This study presents PrimDx, a diagnostic test that applies machine learning (ML) to whole blood transcriptomic data to improve early detection and diagnosis of primary immunodeficiency (PID). Delays in PID diagnosis are common and contribute to preventable complications and morbidity, highlighting the critical need for accurate, accessible, and timely early-stage testing.
To demonstrate utility for PrimDx in a clinical setting, this study incorporated participants with bronchiectasis, a presentation common for PID patients.
Whole blood RNA sequencing was performed on samples collected from 66 individuals (aged 2–67) with antibody deficiencies and 89 controls. Both groups included participants with non-cystic fibrosis bronchiectasis (NCFB; 7 PID, and 15 controls). Over 15,000 genes were quantified per sample, providing a comprehensive transcriptional profile. The data underwent systematic preprocessing and feature selection using Least Absolute Shrinkage and Selection Operator (LASSO) to extract key predictive markers. Many of these markers are not well characterized and appear to be predominantly expressed in lymphocytes.
Multiple ML models were built and assessed using a structured pipeline that applied class balancing, feature scaling, and 5-fold cross-validated grid-search tuning. Models were trained on 80% of the dataset and evaluated on a blinded 20% holdout set. Among the models, a Feature Subspace Ensemble method with logistic regression achieved the strongest performance, with 90% accuracy, 93% F1-score, 95% receiver operating characteristic (ROC)-area under the curve (AUC), and 95% average precision, including robust performance across previously unseen datasets with batch variability. Among participants with NCFB, the model identified antibody deficiency with 93% accuracy.

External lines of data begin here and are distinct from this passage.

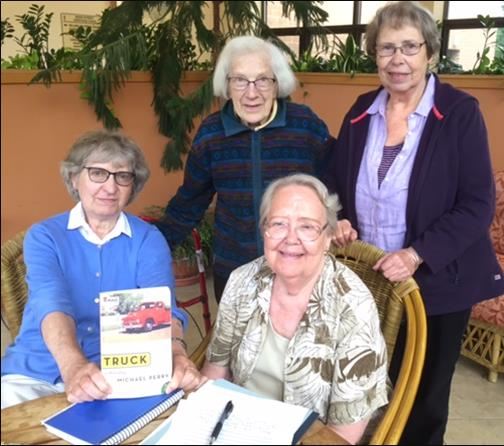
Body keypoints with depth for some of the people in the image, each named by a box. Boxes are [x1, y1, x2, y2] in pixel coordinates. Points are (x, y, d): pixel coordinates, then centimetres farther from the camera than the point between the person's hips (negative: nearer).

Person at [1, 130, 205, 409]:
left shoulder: (148, 239, 2)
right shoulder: (43, 236, -1)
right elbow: (51, 304, -18)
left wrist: (176, 352, -35)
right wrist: (72, 365, -37)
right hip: (35, 373, -1)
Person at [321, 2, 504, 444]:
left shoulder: (460, 112, -10)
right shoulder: (361, 112, 3)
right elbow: (334, 181, 12)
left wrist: (419, 254, -24)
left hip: (435, 284, -3)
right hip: (367, 280, 4)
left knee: (424, 399, 16)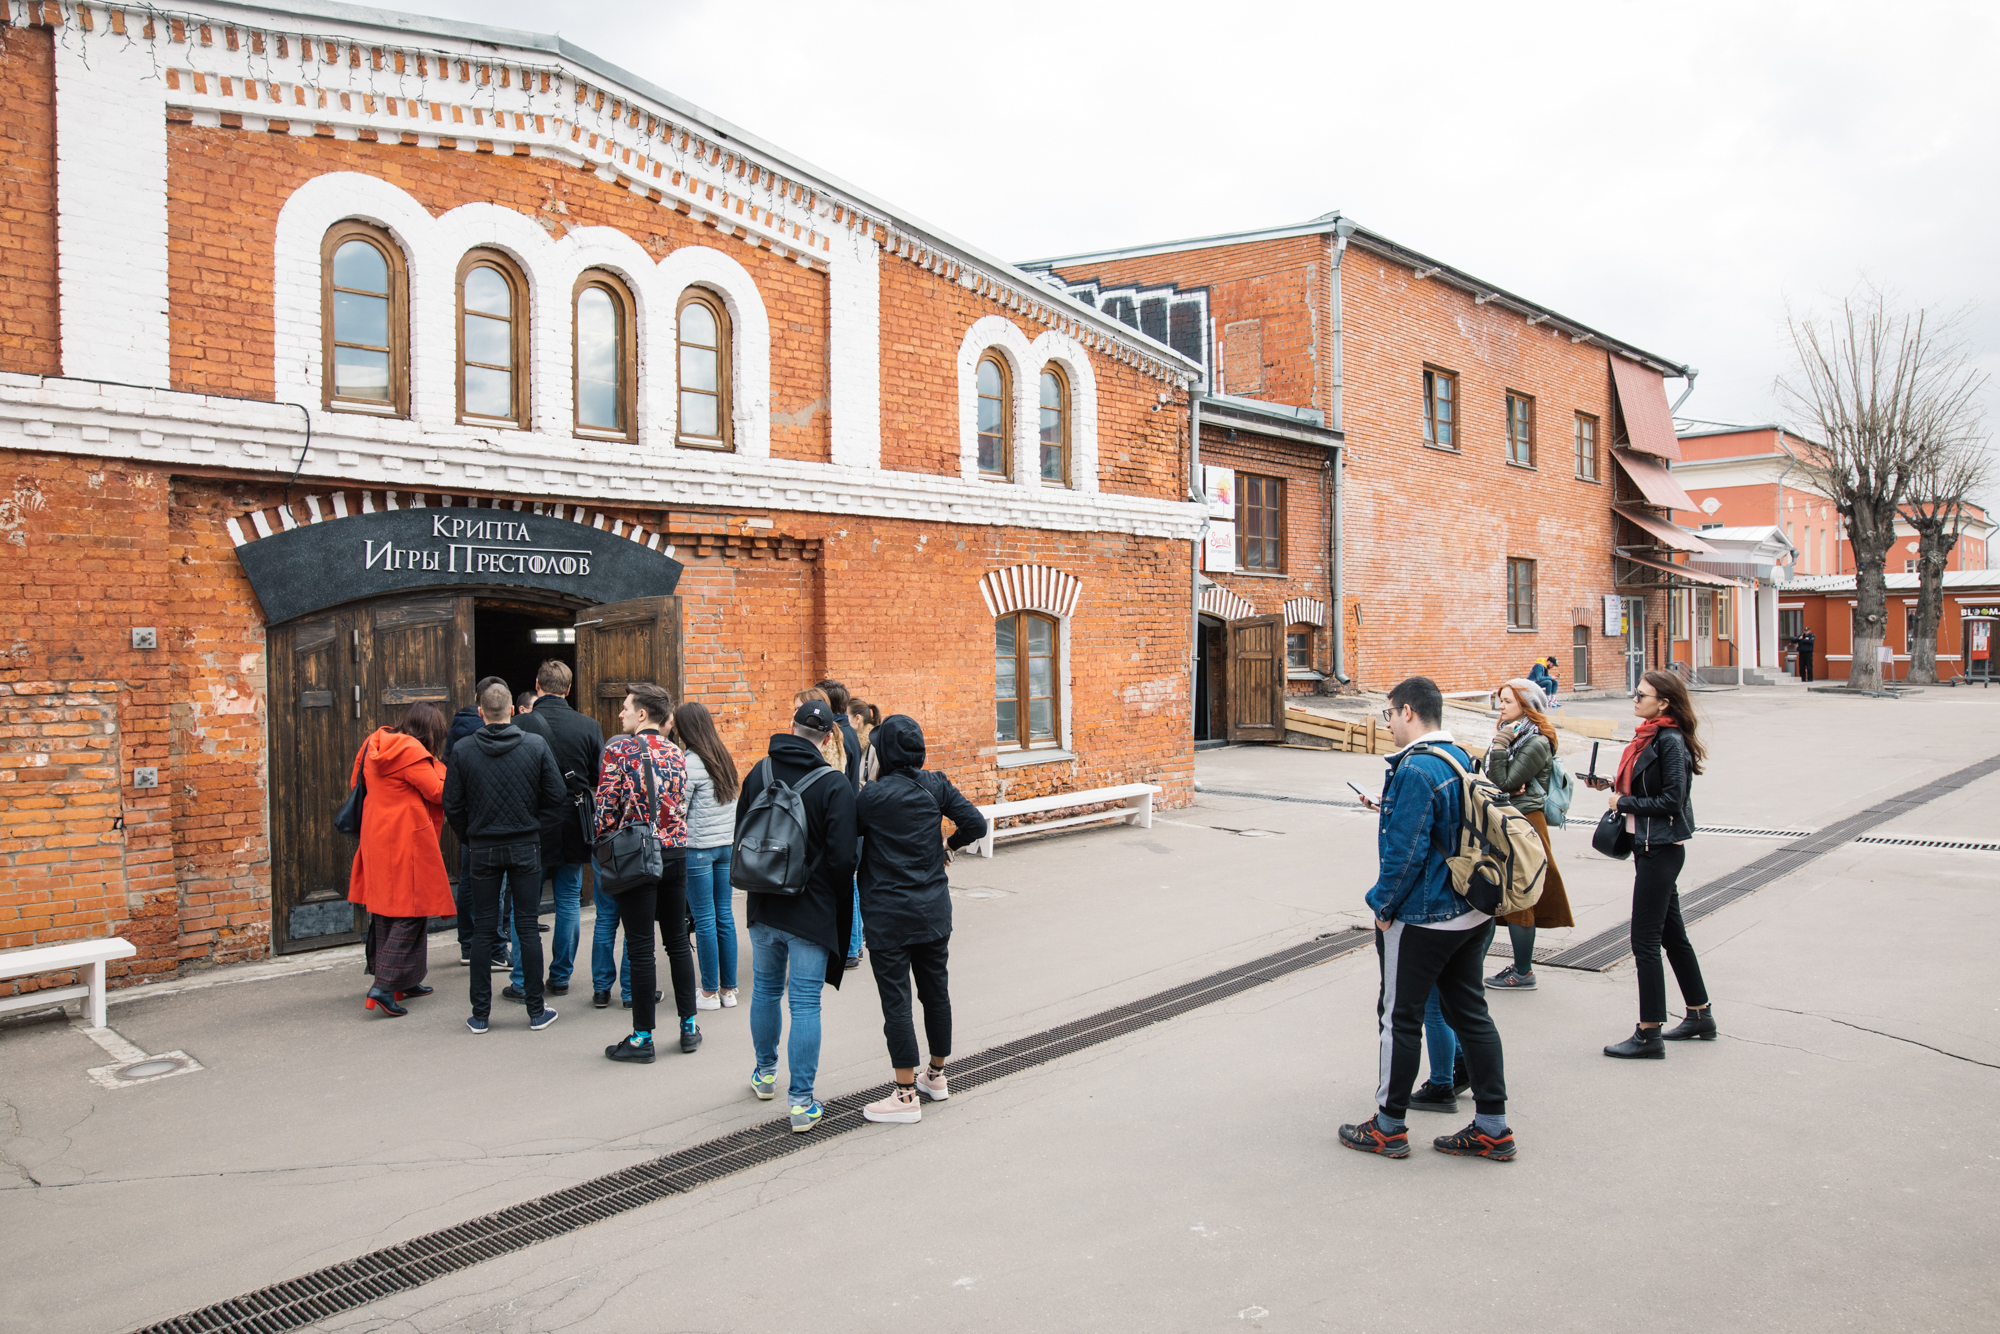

These findings demonstrate the feasibility and potential clinical utility of integrating RNA sequencing with calibrated ML models to support earlier, more accurate PID diagnosis, including in NCFB patients, potentially enabling timelier treatment and improved patient outcomes. Ongoing work aims to expand the transcriptomic reference library to improve diagnostic accuracy for common PID presentations and enhance clinical applicability.